----- AVAILABLE DATA

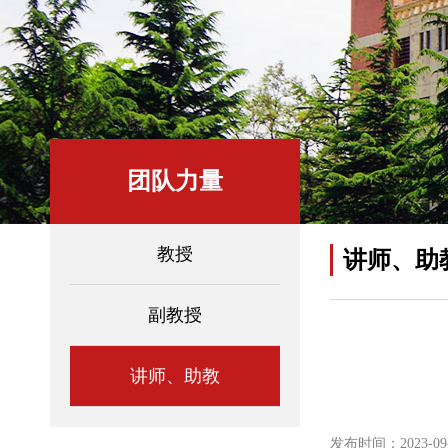
团队力量
教授
讲师、助
副教授
讲师、助教
发布时间：2023-09-0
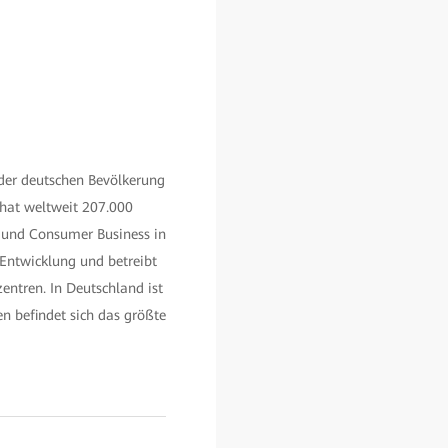
der deutschen Bevölkerung
 hat weltweit 207.000
s und Consumer Business in
Entwicklung und betreibt
ntren. In Deutschland ist
n befindet sich das größte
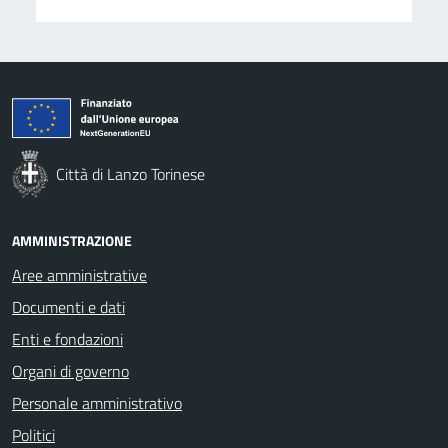
Città di Lanzo Torinese
AMMINISTRAZIONE
Aree amministrative
Documenti e dati
Enti e fondazioni
Organi di governo
Personale amministrativo
Politici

----------

• TASK TO COMPLETE: Reproduce the listing with "Personale amministrativo" changed to "Personale tecnico" and every other line kept unchanged. Leave the pictures out of your version.

• EXERCISE ANSWER:
团队力量
教授
讲师、助
副教授
讲师、助教
发布时间：2023-09-0
der deutschen Bevölkerung
 hat weltweit 207.000
s und Consumer Business in
Entwicklung und betreibt
ntren. In Deutschland ist
n befindet sich das größte
Città di Lanzo Torinese
AMMINISTRAZIONE
Aree amministrative
Documenti e dati
Enti e fondazioni
Organi di governo
Personale tecnico
Politici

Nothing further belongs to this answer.